» **WHAT THE EXERCISE ASKS**
Using the data below, copy out all lines with the word "first".

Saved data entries
⟨

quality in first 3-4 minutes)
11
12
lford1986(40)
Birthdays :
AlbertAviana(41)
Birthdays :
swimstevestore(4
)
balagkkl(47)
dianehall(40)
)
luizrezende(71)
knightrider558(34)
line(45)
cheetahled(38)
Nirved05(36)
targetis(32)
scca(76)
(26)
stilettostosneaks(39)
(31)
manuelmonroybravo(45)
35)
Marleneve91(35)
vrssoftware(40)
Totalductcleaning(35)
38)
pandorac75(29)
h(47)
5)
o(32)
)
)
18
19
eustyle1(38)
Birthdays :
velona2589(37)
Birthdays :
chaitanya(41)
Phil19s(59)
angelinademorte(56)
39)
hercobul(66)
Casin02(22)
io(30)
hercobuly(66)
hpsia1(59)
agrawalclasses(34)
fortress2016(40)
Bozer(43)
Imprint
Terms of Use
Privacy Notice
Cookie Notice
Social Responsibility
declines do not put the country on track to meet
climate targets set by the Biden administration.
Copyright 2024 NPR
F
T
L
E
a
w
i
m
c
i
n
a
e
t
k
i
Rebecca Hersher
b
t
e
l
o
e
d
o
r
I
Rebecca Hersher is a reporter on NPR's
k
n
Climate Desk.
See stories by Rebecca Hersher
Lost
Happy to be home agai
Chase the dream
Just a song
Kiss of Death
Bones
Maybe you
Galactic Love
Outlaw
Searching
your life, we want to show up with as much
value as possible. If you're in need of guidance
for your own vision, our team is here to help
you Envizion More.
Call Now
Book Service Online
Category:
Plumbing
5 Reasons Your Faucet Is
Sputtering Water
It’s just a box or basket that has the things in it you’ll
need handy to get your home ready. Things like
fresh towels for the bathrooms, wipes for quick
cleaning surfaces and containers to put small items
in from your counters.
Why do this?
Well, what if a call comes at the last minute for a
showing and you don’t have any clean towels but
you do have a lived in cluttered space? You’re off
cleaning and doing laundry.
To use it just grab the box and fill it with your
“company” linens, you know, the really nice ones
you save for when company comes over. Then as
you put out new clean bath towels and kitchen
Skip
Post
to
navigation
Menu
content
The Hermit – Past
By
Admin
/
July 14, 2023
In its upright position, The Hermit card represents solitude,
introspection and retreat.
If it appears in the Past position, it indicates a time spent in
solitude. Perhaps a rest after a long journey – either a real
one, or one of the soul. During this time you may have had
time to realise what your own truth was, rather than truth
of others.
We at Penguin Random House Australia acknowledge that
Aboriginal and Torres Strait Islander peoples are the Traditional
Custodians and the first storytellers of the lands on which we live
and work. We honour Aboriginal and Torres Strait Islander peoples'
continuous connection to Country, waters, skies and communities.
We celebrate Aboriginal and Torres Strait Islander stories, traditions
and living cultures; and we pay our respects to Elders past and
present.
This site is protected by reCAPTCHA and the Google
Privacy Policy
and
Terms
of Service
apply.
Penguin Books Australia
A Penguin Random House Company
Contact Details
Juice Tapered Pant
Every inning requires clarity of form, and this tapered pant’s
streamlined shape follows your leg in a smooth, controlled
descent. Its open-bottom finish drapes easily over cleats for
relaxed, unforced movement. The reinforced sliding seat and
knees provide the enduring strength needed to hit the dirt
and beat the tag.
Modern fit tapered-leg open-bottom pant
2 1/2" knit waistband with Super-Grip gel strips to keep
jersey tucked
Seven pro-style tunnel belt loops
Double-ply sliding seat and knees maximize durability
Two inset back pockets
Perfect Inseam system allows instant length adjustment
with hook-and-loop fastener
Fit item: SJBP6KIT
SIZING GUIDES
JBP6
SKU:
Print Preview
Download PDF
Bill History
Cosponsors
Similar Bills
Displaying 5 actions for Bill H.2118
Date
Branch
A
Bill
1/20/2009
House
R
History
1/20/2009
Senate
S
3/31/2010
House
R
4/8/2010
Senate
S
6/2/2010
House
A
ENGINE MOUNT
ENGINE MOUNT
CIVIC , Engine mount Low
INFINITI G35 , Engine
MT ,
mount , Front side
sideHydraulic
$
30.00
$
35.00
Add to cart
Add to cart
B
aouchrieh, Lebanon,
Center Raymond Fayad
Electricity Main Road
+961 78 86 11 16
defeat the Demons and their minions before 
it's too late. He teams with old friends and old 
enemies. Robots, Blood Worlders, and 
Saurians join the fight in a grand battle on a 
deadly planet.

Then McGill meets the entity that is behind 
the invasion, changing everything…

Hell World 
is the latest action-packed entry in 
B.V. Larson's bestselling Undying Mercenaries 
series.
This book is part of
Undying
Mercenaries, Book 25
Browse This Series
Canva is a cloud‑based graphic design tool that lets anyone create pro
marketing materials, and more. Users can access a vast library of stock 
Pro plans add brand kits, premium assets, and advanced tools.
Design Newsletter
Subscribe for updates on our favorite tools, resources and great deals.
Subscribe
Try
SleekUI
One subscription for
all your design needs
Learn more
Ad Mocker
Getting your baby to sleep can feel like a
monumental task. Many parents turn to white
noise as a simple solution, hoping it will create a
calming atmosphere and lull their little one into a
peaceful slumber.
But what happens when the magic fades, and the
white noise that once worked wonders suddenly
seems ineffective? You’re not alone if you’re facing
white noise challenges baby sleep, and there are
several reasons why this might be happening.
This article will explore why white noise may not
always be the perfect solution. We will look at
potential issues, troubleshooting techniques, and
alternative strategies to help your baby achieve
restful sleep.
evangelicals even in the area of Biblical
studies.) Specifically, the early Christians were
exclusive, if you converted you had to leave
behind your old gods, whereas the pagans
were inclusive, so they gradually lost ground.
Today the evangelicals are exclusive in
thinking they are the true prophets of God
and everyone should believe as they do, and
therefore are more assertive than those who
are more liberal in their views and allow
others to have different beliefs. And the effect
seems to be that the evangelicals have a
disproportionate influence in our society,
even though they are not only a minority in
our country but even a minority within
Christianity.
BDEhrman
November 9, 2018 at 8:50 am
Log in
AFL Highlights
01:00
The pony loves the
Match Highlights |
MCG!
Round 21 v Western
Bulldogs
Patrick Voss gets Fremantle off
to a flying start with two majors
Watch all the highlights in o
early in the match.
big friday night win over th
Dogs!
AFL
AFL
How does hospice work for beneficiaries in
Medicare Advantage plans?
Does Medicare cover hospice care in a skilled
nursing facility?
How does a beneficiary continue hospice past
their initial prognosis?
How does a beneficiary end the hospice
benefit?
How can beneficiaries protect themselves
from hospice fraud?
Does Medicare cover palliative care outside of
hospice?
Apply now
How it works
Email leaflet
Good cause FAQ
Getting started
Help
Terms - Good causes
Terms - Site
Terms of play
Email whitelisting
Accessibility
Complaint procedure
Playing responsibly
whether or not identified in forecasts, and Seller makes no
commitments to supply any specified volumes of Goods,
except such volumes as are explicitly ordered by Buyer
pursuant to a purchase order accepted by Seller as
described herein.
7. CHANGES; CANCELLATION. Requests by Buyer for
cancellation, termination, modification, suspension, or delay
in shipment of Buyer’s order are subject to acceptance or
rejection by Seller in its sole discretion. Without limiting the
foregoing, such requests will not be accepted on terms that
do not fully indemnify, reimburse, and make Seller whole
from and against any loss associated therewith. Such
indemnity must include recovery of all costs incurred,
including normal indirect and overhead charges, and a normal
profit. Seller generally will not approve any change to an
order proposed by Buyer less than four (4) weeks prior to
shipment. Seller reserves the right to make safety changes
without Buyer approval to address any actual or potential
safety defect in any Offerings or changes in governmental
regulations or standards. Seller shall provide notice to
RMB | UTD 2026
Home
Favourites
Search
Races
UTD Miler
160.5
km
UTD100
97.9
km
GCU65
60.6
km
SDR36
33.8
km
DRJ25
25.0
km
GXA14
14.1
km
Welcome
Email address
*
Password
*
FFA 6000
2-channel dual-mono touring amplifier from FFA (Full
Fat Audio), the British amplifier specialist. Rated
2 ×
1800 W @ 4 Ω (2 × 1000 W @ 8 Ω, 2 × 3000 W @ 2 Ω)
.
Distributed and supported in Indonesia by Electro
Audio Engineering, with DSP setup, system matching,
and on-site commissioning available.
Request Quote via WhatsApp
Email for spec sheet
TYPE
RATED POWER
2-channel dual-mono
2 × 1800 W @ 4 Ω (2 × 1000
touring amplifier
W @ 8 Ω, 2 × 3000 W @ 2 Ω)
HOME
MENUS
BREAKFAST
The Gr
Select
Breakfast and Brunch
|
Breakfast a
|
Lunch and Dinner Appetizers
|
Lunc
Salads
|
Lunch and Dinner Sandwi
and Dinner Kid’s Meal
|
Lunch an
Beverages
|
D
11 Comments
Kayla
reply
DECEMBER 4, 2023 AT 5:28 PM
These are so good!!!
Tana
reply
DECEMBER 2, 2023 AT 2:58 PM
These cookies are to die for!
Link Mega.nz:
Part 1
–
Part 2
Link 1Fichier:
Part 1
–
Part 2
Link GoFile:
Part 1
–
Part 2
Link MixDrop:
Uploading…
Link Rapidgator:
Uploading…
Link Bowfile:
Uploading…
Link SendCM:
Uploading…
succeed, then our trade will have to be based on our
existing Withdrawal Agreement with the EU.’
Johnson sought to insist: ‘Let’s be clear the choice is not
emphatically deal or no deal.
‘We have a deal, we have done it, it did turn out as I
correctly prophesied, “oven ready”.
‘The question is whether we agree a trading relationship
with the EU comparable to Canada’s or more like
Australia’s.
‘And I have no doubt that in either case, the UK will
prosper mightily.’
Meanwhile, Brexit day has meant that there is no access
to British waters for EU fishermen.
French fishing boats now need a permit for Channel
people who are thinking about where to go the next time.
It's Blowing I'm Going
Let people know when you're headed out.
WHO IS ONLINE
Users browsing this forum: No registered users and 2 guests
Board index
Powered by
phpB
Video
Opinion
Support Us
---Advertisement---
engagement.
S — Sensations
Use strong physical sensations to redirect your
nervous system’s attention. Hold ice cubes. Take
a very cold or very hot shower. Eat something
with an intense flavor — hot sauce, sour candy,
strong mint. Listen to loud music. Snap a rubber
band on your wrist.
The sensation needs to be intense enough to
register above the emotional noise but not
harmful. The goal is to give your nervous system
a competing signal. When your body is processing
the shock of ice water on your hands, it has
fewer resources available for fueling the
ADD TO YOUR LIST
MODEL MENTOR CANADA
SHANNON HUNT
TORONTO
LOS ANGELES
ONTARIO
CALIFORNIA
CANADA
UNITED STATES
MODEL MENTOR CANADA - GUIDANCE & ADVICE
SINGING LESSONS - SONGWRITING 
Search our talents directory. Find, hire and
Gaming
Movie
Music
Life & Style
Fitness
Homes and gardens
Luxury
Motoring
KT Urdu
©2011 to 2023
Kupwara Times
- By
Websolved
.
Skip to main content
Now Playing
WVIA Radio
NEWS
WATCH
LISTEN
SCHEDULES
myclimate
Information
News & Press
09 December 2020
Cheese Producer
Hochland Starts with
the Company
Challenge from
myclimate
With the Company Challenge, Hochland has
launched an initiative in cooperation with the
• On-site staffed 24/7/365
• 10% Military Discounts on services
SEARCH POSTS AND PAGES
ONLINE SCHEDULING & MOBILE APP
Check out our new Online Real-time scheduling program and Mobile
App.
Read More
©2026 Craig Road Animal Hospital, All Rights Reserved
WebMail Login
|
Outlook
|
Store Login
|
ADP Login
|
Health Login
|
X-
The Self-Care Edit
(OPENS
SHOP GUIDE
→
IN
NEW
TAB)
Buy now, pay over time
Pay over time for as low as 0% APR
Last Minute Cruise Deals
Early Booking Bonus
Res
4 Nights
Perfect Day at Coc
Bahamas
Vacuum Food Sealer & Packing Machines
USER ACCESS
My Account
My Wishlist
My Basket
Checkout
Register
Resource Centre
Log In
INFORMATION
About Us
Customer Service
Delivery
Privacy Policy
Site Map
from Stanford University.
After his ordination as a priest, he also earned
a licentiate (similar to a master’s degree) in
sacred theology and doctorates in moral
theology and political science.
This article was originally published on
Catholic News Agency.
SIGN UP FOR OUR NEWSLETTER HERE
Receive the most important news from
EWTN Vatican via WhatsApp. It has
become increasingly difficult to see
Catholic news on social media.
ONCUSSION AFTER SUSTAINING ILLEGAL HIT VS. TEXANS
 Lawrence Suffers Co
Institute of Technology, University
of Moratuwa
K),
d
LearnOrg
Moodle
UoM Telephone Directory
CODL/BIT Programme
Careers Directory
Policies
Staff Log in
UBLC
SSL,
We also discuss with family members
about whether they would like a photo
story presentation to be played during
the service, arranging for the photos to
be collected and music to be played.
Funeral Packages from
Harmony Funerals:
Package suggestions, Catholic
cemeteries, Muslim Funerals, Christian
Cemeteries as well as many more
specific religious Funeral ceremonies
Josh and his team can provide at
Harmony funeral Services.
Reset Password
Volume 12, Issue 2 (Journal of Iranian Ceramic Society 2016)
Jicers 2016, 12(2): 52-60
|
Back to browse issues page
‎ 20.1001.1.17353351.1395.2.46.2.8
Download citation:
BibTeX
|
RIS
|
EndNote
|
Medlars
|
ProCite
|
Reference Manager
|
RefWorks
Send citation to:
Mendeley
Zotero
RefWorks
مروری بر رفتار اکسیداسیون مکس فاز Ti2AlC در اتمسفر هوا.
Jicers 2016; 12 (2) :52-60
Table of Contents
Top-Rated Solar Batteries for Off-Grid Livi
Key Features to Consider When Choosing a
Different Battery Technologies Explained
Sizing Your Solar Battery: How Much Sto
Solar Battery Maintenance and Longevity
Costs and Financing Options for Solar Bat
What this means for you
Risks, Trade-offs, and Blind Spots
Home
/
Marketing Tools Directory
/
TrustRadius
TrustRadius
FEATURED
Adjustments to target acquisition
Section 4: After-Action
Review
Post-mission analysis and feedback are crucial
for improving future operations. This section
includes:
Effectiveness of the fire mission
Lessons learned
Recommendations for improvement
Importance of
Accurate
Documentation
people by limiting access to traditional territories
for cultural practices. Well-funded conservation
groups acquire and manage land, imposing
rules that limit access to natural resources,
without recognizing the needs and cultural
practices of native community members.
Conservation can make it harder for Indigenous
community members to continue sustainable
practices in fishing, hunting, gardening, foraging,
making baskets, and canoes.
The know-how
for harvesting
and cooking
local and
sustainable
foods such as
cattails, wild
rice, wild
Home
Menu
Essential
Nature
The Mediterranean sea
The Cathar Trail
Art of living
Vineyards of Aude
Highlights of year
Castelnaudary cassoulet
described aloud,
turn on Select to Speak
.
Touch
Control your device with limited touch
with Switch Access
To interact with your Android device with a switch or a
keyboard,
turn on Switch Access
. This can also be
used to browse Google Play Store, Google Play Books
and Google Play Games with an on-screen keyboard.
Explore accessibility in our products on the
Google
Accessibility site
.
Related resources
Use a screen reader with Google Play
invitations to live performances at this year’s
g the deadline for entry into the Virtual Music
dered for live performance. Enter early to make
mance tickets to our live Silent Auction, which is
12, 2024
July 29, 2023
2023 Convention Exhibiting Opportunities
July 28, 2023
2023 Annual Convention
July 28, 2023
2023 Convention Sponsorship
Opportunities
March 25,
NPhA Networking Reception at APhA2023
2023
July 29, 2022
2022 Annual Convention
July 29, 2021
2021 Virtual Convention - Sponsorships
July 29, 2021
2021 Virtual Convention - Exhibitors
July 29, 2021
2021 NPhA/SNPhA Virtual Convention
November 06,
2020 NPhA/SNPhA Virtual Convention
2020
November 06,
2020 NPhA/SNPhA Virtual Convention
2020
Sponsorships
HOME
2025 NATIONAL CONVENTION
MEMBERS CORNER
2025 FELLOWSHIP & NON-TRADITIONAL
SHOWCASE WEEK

⟩

» **COMPLETED TASK**
quality in first 3-4 minutes)
Custodians and the first storytellers of the lands on which we live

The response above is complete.